Cada mañana contemplaba las gotas del rocío en los jazmines, gerberas y geranios de su patio engalanado, y se embelesaba con la fragancia de azahar de los naranjos y limoneros en flor que destacaban en la huerta y que, se mezclaba con el olor del café que salía del hogar y avivaba hasta los más recónditos pensamientos.
Contaba que ese paseo matutino le daba vida, fortaleza y alegría. Su nieta la miraba con dulzura y gozaba de ella cuando pasaba aquellas vacaciones de primavera que se le hacían cortas, porque su ilusión era poder disfrutar de los placeres que la naturaleza regalaba en primavera. Carolina no quería pensar en el día que su abuela ya no estuviera porque toda aquella belleza se apagaría como le pasó a su vecina Isaura, que, cuando se marchó a descansar, las puertas se cerraron y todo se secó.
Mariana se estremecía cuando miraba el patio de su vecina y se imaginaba el suyo igual, cuando ella ya no estuviera, por ello se aferraba a la vida y disfrutaba cada instante, y transmitía toda su enseñanza a su nieta que sería su única heredera. Carolina la consolaba y le decía que ella cuidaría de aquel vergel, y le prometía que cuando terminara sus estudios pasaría más tiempo con ella; su abuela le sonreía, la besaba y la agasajaba.
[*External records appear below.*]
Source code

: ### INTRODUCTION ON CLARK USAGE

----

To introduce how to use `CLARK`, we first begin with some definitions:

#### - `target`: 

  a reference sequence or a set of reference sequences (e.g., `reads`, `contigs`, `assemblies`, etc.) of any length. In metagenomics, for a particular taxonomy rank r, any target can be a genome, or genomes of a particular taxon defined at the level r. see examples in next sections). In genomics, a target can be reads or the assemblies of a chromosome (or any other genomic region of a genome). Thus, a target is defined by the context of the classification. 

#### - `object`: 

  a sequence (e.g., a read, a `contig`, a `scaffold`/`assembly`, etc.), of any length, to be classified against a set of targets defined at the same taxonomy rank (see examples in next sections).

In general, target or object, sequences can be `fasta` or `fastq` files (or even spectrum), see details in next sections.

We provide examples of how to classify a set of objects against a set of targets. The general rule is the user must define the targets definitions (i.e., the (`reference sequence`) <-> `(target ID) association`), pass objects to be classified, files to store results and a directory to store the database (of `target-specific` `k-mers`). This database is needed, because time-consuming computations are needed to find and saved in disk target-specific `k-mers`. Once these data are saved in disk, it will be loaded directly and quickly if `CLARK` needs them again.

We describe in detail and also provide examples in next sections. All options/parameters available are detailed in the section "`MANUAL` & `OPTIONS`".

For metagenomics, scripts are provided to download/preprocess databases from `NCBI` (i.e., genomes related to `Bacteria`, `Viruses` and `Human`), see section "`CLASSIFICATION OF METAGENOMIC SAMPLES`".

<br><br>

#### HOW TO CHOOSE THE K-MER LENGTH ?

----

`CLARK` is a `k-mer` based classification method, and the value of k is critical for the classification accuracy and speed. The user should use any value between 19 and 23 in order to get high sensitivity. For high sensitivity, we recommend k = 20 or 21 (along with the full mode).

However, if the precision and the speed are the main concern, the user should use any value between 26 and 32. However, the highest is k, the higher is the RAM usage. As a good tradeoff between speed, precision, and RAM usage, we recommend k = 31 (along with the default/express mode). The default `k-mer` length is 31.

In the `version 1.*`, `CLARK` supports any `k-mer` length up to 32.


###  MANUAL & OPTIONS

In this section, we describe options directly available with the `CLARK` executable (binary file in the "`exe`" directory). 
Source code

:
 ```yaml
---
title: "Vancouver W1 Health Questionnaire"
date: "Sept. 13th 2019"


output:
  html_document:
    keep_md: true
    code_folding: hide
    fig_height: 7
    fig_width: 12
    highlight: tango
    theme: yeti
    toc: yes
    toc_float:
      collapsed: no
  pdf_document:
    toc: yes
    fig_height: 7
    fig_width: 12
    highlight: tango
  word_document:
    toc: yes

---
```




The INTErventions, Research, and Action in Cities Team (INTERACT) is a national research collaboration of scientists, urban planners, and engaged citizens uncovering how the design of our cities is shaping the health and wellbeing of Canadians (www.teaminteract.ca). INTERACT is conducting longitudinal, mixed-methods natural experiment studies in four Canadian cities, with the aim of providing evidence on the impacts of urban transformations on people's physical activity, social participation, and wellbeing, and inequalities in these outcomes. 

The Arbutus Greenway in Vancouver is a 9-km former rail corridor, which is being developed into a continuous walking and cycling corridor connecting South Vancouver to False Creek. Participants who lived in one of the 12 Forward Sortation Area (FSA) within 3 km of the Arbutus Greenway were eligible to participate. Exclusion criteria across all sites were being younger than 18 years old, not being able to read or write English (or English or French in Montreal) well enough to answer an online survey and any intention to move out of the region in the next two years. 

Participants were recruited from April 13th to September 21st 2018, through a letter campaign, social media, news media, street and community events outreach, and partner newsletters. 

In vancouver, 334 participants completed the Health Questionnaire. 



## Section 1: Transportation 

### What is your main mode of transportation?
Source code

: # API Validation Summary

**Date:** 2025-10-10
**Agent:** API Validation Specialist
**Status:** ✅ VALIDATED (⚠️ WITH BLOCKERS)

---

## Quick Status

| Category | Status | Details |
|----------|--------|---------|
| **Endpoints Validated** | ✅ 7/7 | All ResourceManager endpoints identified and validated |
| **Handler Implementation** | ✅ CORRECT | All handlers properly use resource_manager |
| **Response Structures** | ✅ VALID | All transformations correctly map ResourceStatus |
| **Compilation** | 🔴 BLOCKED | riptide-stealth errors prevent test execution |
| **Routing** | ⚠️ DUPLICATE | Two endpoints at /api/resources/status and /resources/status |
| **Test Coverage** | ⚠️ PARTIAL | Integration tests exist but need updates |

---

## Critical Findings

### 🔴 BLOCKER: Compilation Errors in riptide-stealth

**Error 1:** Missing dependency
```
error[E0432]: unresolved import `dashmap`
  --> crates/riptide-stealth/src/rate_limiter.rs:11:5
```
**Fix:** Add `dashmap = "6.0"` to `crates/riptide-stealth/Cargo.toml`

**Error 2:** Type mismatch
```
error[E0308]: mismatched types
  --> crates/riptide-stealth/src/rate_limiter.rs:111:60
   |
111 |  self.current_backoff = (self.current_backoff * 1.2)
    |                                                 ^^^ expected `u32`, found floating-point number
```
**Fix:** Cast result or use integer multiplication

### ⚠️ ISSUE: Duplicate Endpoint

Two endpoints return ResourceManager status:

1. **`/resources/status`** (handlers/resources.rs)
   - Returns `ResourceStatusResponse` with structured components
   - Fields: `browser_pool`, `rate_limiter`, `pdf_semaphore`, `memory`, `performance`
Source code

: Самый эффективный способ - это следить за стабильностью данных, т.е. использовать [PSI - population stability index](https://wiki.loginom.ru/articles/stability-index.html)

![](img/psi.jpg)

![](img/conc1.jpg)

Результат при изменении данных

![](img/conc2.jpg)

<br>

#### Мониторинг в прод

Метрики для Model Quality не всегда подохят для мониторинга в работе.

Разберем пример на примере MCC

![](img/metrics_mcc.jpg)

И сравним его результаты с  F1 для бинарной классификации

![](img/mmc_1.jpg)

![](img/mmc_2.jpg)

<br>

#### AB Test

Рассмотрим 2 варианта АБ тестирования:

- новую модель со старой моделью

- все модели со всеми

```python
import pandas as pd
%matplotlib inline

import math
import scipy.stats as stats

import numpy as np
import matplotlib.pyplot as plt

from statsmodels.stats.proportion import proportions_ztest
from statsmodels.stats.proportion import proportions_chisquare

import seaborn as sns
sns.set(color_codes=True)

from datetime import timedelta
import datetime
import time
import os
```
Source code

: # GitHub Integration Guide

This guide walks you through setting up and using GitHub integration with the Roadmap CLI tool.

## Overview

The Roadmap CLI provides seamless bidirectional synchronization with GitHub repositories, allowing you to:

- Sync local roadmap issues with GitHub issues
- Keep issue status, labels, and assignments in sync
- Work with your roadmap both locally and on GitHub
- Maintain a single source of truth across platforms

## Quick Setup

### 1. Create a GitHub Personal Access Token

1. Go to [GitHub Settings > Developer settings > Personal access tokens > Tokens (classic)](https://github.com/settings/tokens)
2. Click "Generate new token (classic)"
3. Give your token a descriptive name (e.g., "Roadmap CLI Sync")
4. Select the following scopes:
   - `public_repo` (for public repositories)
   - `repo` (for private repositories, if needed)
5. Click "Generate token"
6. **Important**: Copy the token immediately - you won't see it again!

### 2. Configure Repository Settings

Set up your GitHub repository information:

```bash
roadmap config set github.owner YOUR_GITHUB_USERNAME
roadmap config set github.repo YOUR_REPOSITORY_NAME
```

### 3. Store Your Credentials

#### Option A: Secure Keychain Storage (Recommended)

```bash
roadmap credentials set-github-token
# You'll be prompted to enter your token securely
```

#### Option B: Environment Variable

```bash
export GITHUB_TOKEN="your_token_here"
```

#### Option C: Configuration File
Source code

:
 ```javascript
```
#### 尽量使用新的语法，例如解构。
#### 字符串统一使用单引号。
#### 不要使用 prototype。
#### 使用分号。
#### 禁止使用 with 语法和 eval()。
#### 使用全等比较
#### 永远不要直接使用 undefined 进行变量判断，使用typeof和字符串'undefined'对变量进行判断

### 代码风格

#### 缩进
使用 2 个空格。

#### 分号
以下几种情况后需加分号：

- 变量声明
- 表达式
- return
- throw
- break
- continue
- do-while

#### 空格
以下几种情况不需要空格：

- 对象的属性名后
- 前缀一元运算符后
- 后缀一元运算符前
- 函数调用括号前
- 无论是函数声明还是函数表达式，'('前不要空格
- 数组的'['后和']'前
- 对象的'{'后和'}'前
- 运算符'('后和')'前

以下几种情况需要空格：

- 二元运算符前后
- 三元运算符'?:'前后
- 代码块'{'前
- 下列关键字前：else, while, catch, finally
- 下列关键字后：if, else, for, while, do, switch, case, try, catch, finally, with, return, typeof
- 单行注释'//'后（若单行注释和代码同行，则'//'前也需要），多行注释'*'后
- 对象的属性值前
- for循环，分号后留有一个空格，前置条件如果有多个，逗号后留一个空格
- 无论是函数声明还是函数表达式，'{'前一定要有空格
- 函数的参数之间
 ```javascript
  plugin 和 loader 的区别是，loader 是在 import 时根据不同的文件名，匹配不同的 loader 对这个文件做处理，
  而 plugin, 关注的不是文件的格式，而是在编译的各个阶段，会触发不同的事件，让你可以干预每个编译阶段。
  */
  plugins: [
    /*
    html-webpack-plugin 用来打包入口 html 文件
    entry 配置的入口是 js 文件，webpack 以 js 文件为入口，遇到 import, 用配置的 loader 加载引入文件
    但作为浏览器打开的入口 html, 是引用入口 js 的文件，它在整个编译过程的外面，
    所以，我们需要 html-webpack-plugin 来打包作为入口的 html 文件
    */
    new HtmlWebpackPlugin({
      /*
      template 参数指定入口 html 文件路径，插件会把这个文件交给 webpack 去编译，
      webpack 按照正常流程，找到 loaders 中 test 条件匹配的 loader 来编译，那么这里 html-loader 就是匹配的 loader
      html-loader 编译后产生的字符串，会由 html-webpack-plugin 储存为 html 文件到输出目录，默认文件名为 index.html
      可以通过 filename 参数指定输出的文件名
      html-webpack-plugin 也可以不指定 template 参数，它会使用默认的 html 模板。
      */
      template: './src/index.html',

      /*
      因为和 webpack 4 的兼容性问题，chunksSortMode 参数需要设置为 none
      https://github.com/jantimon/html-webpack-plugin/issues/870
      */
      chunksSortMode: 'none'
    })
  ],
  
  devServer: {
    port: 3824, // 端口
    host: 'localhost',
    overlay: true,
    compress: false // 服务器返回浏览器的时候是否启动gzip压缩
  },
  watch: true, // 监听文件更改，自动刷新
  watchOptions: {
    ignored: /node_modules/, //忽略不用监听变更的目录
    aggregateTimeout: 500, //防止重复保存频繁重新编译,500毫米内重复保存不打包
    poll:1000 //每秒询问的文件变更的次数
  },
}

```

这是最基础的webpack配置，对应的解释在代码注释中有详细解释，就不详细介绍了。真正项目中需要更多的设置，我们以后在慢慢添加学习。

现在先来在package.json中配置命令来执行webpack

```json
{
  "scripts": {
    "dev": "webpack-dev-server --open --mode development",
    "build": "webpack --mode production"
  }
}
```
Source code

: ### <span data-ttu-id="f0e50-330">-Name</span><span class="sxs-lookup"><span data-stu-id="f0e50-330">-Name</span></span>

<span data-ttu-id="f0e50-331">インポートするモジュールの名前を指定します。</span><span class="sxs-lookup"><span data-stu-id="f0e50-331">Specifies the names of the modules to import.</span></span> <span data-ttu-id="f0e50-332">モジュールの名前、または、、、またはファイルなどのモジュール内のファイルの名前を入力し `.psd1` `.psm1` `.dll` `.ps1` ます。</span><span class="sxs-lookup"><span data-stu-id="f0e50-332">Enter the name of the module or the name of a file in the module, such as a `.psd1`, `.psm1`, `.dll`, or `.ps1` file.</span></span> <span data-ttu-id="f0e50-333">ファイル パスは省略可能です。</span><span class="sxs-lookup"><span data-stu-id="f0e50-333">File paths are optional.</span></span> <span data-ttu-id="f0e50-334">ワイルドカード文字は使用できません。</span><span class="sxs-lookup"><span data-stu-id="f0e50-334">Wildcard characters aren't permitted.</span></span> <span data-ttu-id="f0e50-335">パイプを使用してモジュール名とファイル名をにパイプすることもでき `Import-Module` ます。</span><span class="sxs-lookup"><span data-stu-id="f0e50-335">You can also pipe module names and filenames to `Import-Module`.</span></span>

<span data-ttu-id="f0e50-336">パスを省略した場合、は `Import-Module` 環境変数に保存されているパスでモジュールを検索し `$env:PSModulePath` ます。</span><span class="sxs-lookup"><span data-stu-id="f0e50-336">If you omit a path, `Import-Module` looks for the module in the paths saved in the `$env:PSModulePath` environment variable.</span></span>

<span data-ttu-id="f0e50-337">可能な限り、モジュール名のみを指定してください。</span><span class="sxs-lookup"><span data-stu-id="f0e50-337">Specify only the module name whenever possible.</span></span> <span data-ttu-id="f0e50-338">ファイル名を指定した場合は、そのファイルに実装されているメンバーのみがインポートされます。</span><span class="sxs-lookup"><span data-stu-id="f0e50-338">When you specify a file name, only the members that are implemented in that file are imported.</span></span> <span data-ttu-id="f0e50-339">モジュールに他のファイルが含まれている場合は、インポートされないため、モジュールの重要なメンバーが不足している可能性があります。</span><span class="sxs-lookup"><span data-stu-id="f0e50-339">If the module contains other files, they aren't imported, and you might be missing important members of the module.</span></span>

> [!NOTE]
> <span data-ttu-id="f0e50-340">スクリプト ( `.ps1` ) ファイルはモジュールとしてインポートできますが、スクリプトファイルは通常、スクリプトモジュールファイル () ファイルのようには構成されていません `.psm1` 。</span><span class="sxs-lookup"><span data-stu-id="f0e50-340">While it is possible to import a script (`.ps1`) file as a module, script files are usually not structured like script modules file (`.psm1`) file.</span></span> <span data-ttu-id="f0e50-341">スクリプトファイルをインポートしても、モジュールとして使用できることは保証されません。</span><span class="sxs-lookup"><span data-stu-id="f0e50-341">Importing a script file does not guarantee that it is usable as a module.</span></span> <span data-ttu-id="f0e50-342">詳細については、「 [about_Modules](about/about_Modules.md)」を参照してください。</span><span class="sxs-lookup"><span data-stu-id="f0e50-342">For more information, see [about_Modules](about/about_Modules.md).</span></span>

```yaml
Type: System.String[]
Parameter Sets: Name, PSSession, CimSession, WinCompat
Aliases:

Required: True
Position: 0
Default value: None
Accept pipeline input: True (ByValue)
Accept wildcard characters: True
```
Las dos se adoraban y suspiraban de emoción. Carolina estudiaba ingeniería de montes, y su aspiración era dejar la gran ciudad y trasladarse al ámbito rural, le gustaba el campo y por ello su abuela tenía la esperanza de que cuidara de sus tierras porque en un futuro cercano serían para ella. Carolina cumplió su promesa y se la oía por las mañanas canturrear a la par con los jilgueros como si estos le transmitieran los mensajes a su abuela.